One of my favorite "Bartolo stories**" was his recipe for Orange bourblanc, which by the way he found necessary to put on just about everything, his blackened tilapia with Orange bourblanc sauce still haunts my memories.
Here is his "secret" recipe
Orange juice ( out of the bar gun)
Heavy cream
Corn starch slurry
Procedure: mix orange juice and cream together thenbring to boil, thinking with Slurry. Important note do not season whatsoever with salt or pepper, God for bid


** The Bartolo reference is in relation to one of my old sous chefs. Some of you older members might remember some of them my "Bartolo saga" I haven't told any "Bartolo stories" in a while so I thought I should reference this.
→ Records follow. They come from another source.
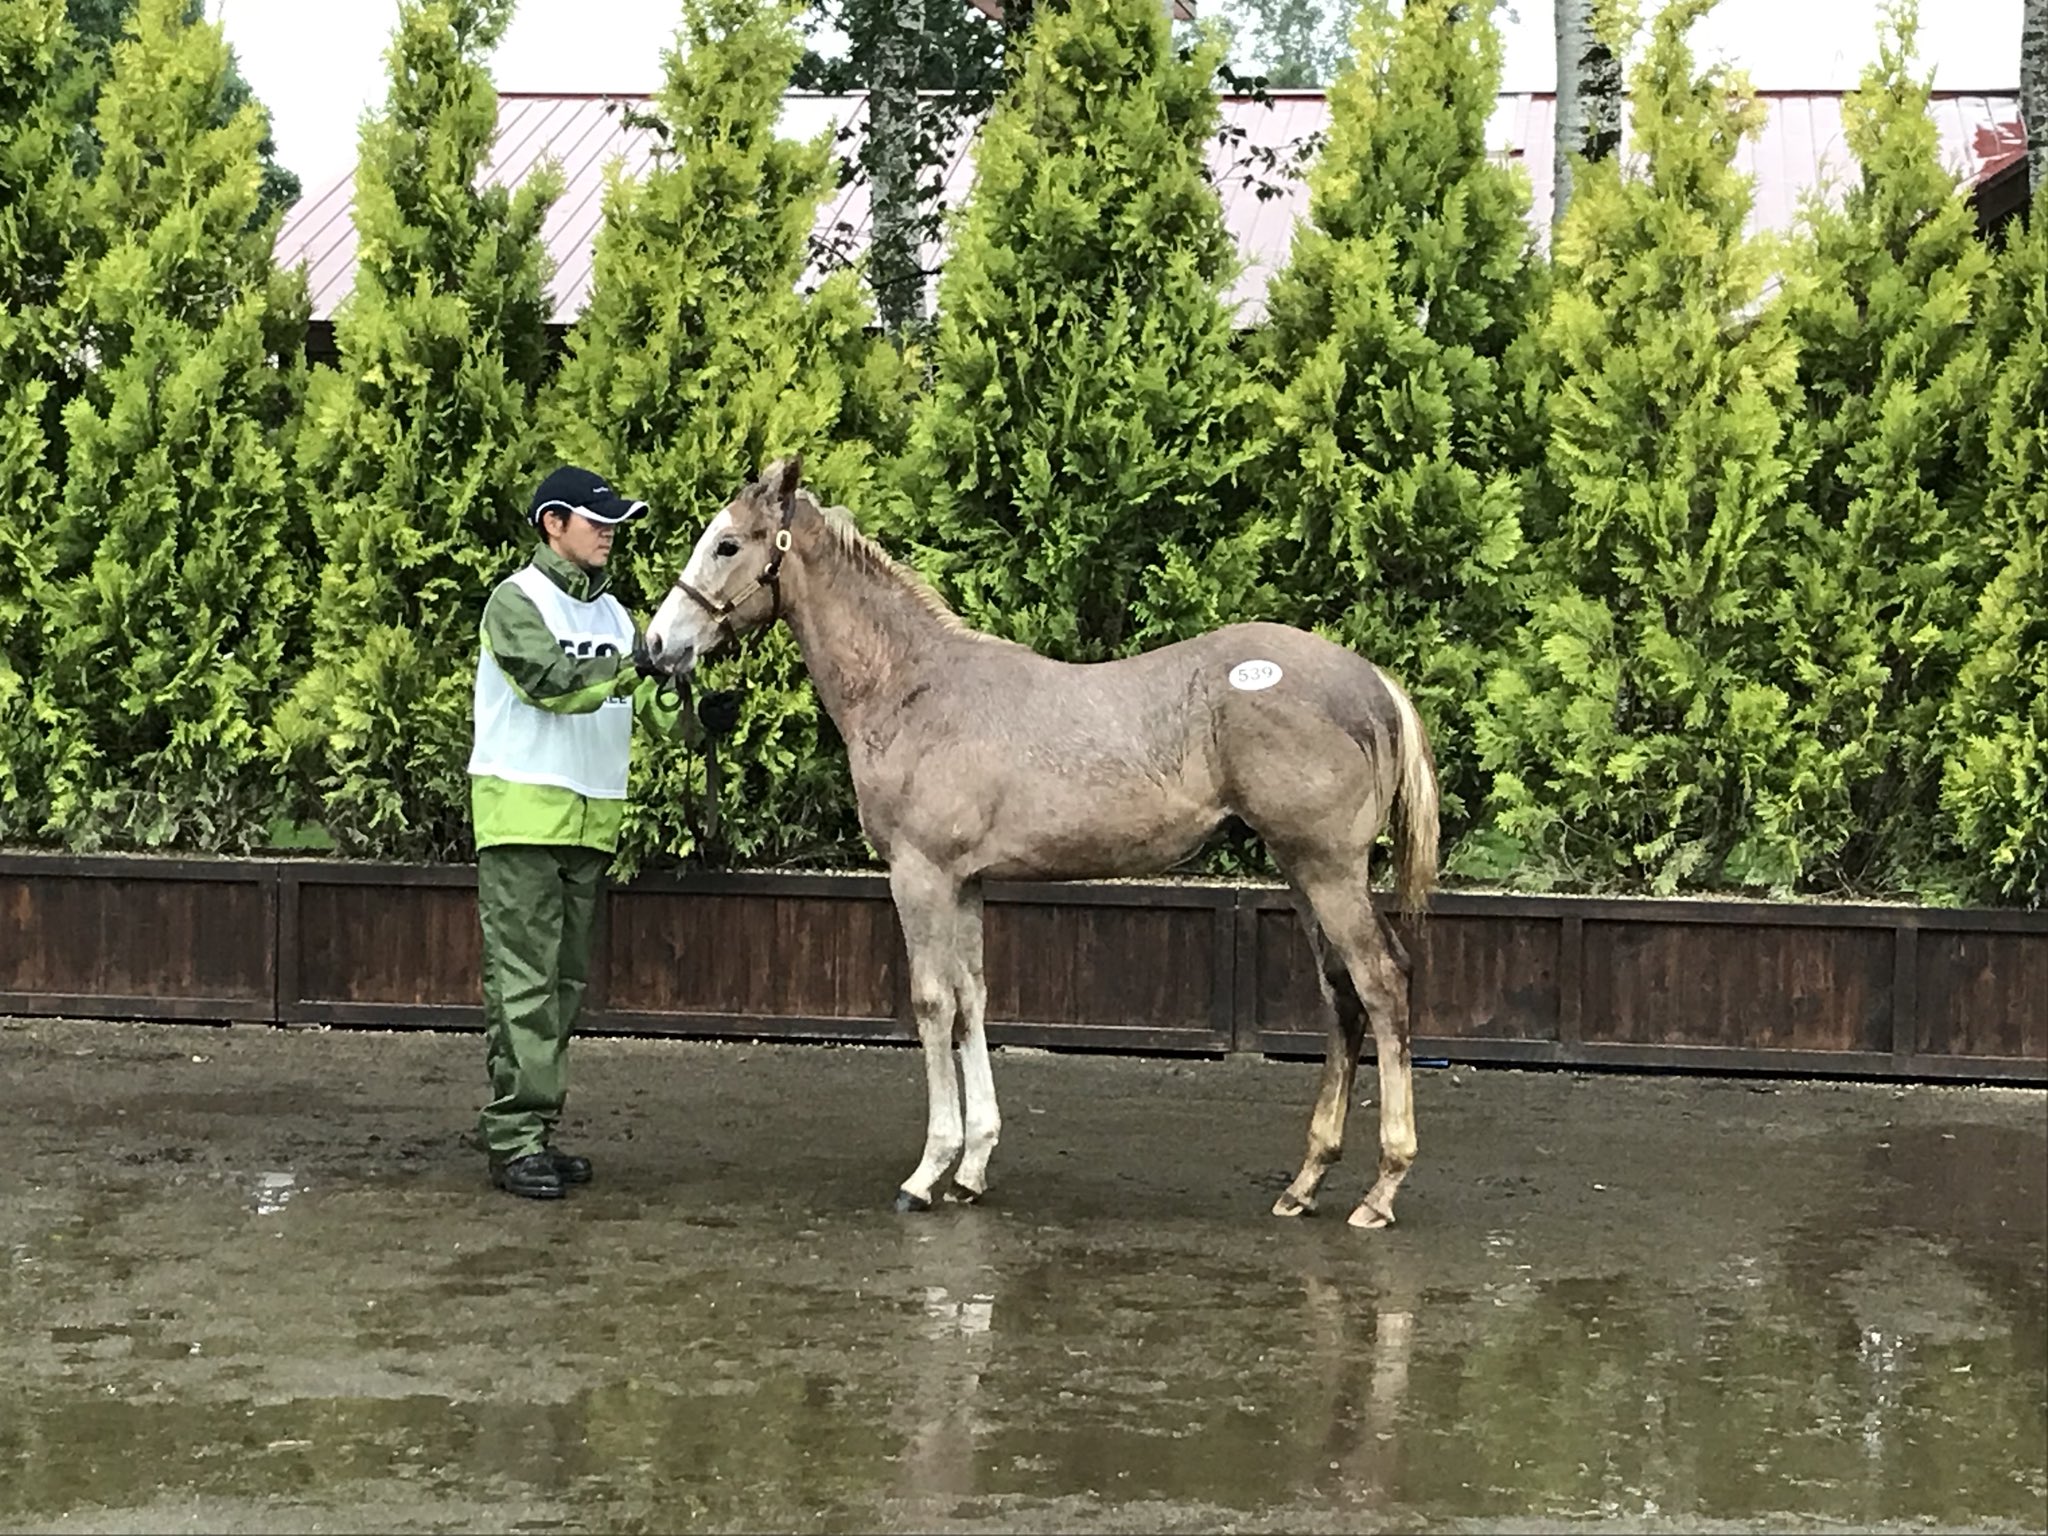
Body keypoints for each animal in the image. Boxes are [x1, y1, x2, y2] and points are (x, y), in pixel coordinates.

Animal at [644, 458, 1441, 1230]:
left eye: (727, 544)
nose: (656, 645)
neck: (914, 689)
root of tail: (1374, 681)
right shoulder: (966, 882)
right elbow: (972, 998)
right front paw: (972, 1167)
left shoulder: (920, 875)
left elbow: (931, 1002)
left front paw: (928, 1172)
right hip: (1299, 871)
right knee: (1340, 997)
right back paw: (1306, 1182)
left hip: (1328, 870)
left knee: (1381, 983)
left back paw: (1383, 1188)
Bartolo was by far my biggest nemesis and the biggest "cowboy " that I have ever worked with. For some godforsaken reason I couldn't get him fired you save my life ( or anyone else's for that matter*), I finally got him out of my kitchen when they promoted him to executive chef of one of their new restaurants.
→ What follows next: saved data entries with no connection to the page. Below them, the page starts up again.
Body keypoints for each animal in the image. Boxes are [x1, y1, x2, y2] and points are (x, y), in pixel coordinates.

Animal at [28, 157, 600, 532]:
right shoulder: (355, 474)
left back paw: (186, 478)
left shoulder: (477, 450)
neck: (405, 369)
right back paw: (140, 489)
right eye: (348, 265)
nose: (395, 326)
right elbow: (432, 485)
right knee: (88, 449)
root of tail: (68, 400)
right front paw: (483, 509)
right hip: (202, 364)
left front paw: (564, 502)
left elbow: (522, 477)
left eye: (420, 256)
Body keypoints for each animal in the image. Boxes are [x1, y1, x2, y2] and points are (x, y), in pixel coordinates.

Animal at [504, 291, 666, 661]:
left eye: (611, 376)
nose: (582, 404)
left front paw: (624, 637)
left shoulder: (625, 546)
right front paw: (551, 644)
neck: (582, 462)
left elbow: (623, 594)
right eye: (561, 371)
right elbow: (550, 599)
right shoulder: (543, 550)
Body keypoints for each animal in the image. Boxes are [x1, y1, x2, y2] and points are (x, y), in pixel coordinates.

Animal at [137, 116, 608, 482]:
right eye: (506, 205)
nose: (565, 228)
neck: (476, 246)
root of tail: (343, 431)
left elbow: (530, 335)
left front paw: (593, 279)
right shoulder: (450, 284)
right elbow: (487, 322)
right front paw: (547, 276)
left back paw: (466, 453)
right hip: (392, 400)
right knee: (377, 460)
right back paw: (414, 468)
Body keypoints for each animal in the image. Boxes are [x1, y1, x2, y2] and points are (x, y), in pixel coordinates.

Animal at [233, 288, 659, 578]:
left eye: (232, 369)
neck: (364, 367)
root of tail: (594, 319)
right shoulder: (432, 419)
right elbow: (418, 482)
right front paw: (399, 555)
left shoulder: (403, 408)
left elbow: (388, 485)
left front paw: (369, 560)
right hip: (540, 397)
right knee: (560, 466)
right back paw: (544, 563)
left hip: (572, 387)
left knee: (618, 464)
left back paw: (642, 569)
* another great Bartolo story is his "cold fusion" New England clam chowder. We had a proofing/holding cabinet combo unit in this place. To switch from proofing (98° high humidity) two hot holding all that was needed was to flip one switch, the switch was labeled proofing /holding. Every day I come in and Bartolo would be holding soups when it was still in proofing mode, and every day I would show him the correct way to use the Box and explain to him how and why he shouldn't hold food in proofing mode.
One day I came in and saw the New England clam chowder boiling away inside the box. I remember thinking to myself this idiots got the cabinet set at 300°. So I pull it out only to realize it's just warm??? It took me a minute to realize the rapid boiling was massive bacteria growth. Best part is even though I told him to throw the **** away he tried to service for staff meal!!! I remember doing a running dive noooooooooo to save a waiters life that day.
 
People with multiple shoes (your wife sound familiar guys) were considered wealthy, terms like keeping your wife barefoot are also a result of this, going shoeless, all sorts of old metaphors towards shoes being expensive. Then with the industrial revolution shoe making factories started to pop up and became more and more prevalent and excepted throughout the world.



The term "well shod" is a great example of this.
 
Chef niloc.... That is Really disturbing stuff!
I think the worst part of all is these people seem to not get fired or even noticed by anyone with the authority to fire. Scary this person is an "exec chef" but typical lol

This reminds me of another. We needed fish roe for a canapé function. The chef fishes some out of the deepest darkest corner of the walk in freezer. ( I believe most caviar should never be frozen) so its out of date by a staggering 3 years . It's a disgusting pale orange mush not even resembling fish roe. So I tell him it's not useable and it's 3 years out if date. He informs me not only is it fine buts he's kept one for 5 years before.... Shudder.

Sadly it mysteriously fell on the floor.. had to get fresh stuff anyway ;)
 
even though I told him to throw the **** away he tried to service for staff meal!!!
Oh the **** I've seen getting hoisted on the staff... sickening.
My 100% rule is to never eat the "peo-mat" (as they call it here in Sweden) unless I make it.